Savunmanın göbeğindeki Osman tüm enerjisini kullanarak savaştı. Genç Berk’i de kutlamak gerek. Savunmanın önünde rakibe set oldu, organize atak yapmalarını engelledi. Ali Ülgen’den her zaman görmeye alışık olduğumuz kanat bindirmeleri gelmedi. Melih’in toplu hızlı ataklarına destek verecek forvetlerin olmaması pozisyon zenginliğini aşağıya çekti.
Maçın en şanssız, talihsiz ve de basiretsizi şüphesiz Tomane idi. Kullandığı penaltıyı akıl dolu bir vuruş ile gole çeviren tecrübeli oyuncu, sonrasında girdiği üç pozisyondan yararlanamadı. Maçın uzatma dakikalarında çataldan dönen şutu gol olsaydı, uzun süre konuşacak olurduk. Sakatlanıp oyundan çıkana kadar fena işler yapmayan Fofana’nın en büyük derdi yeterli pas alamamasıydı. Bunu saha içerisinde yaptığı öfkeli davranışlarla alenen belli etti. Umarız sakatlığı ciddi değildir.
Gelelim gençlere…
Yunus Emre Çift, savunmada fiziğinin avantajı ile sırıtmadı. Başarılı bir oyun ortaya koyduğunu düşünüyorum.
Polat Yaldır sonradan oyuna girmesine rağmen istekli ve gayretliydi.

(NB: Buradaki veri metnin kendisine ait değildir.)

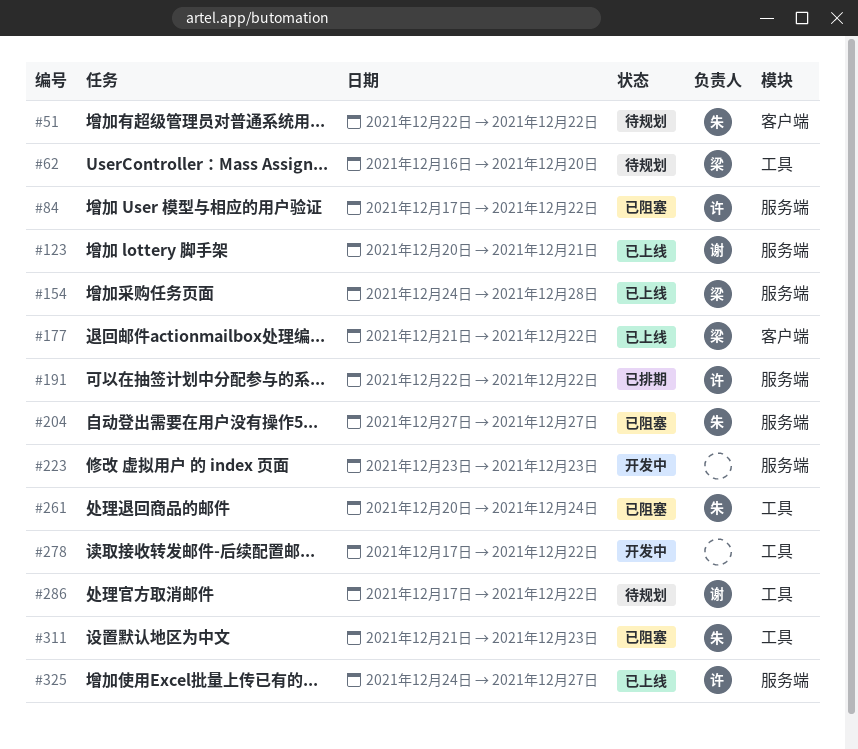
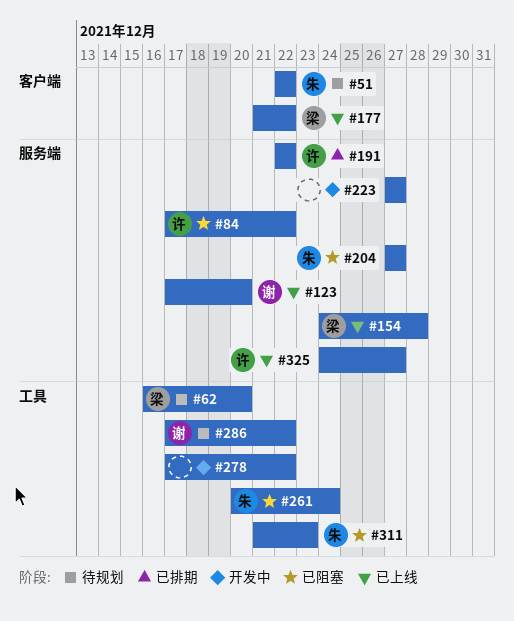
#123, start: Dec 20 -> Dec 17
#123, due: Dec 21 -> Dec 20
#223, start: Dec 23 -> Dec 27
#223, due: Dec 23 -> Dec 27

Altı pas içerisinde girdiği pozisyonda çektiği şutta top direğin yanından dışarı çıkmayıp gol olsa daha çok konuşurduk. Ama inanın oynadıkça gelişim gösterecek olan bu gençler Samsunspor’un geleceği olacaklar.
Cihan Kahraman, Fofana’nın yerine girdi onun yapamadığını yaptı. Attığı gole şapka çıkarılır. Yetenekli bir oyuncu, süre aldıkça da iyi işler yapacağına inanıyorum. Maç sonu konuştuğum Fuat hoca kaçan iki puanın üzüntüsünü yaşıyordu. Sakatlıktan, cezalardan doğan eksiklikten dert yanıyordu. Elbette ki haklıdır. Kim ister ki her hafta iki üç futbolcudan yoksun olmayı ?
Özetle, ortaya konan istekli, arzulu bol aksiyonlu bir oyun izledik. Fuat hoca ile gözle görünür bir kıpırdanma var. Takım üzerindeki ölü toprağını atmış görüntüsünde. Hafta sonu oynanacak Adanaspor ve sonrasında ki Altınordu maçlarından alınacak galibiyetler, geleceği şekillendirecek gibi görünüyor.